### EXERCISE INSTRUCTIONS
Can you copy everything from "Guy_Incognito Well-Known Member" down to "MVP voting, correct?" in the baseball forum thread, word for word?

### TEXT PROVIDED
+ + +

Discussion in 'Sports and News' started by Drip, Jul 24, 2009.

  1. Guy_Incognito

    Guy_Incognito Well-Known Member

    I think that's the point. The story was originally presented as though he could do either at will. That's all I was arguing against.
     
  2. outofplace

    outofplace Well-Known Member

    That's not how I read it. I read it as Cobb saying he could hit home runs like Ruth, keeping to himself the part where his average would drop considerably.
     
  3. You should be able to support that with MVP voting, correct?
     
  4. broadway joe

    broadway joe Guest

    Top 5 finishes: four in his first five seasons (including one win) and six out of 12.
     
  5. DrewWilson

    DrewWilson Member

    Late to the party here, but I'd like to chime in on some of those 80s guys. I really would like to see the voters show more love toward guys like Dale Murphy, Andre Dawson and guys of that era. I feel like if those guys had played a few decades earlier, they would have been more likely to get in. But they played in such a dead ball era, which has been followed by so many ridiculous years of high home runs and such.

    Correct me if I'm wrong, but I believe Murphy and Dawson were the only players to hit 300 home runs during the 1980s. And in Murphy's case, he won back-to-back MVPs and spent most of the decade playing for a shitful Braves team. If he had played on a better team with more protection in the lineup, I'd have to think his batting average would have been better.
     
  6. shockey

    shockey Active Member

    murphy had just five hof-calibre seasons. you can look it up. that won't ever get it done. see: mattingly, don.

    koufax is the only man i can think of who is in on the strength of five or six seasons. those seasons were off-the-charts awesome, though.
     
  7. DrewWilson

    DrewWilson Member

    Didn't say he'd get in. Just said some of those guys should get more credit for that era (although personally I'd really like to see Murph in)
     
  8. shockey

    shockey Active Member

    "more credit?" how? you either in or you don't. if you don't and also don't have the numbers to make a case there's zero reason to be discussed. pretty simple, really.
     
  9. prhack

    prhack Member

    This may have come up already, but Glavine actually won two Cy Young Awards (1991 and 1998).
     
  10. BYH

    BYH Active Member

    Dawson gets in next year.
     
  11. cjericho

    cjericho Well-Known Member

    not really deadball, just maybe a little bit more good pitching. there were a few dominant power hitters whose careers ended in the late 80s, like reggie, rice and schmidt. if you take a 10-year period from mid 70s to mid 80s those guys would have 300. they just got old before the late 80s.
     
  12. Not even in the same park as Mike S., but who was?

    And I'll still take, Schmidt, Brett, Jackson, Stargell, Murray, Henderson, Carter, Bench, Smith, Yount, Molitor, Morgan, Winfield, Carew, Rose, Brock and possibly Trammell, Dawson and Munson before Rice. And I'm sure I'm missing somebody. Rice is more Boog Powell than he is Mike Schmidt.

    Not quite as good as Mizzougrad would have us believe.

+ + +

### DATASET CONTENT
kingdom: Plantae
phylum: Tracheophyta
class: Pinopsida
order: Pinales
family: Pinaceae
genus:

+ + +

### EXPECTED ANSWER
Guy_Incognito Well-Known Member

    I think that's the point. The story was originally presented as though he could do either at will. That's all I was arguing against.
     
  2. outofplace

    outofplace Well-Known Member

    That's not how I read it. I read it as Cobb saying he could hit home runs like Ruth, keeping to himself the part where his average would drop considerably.
     
  3. You should be able to support that with MVP voting, correct?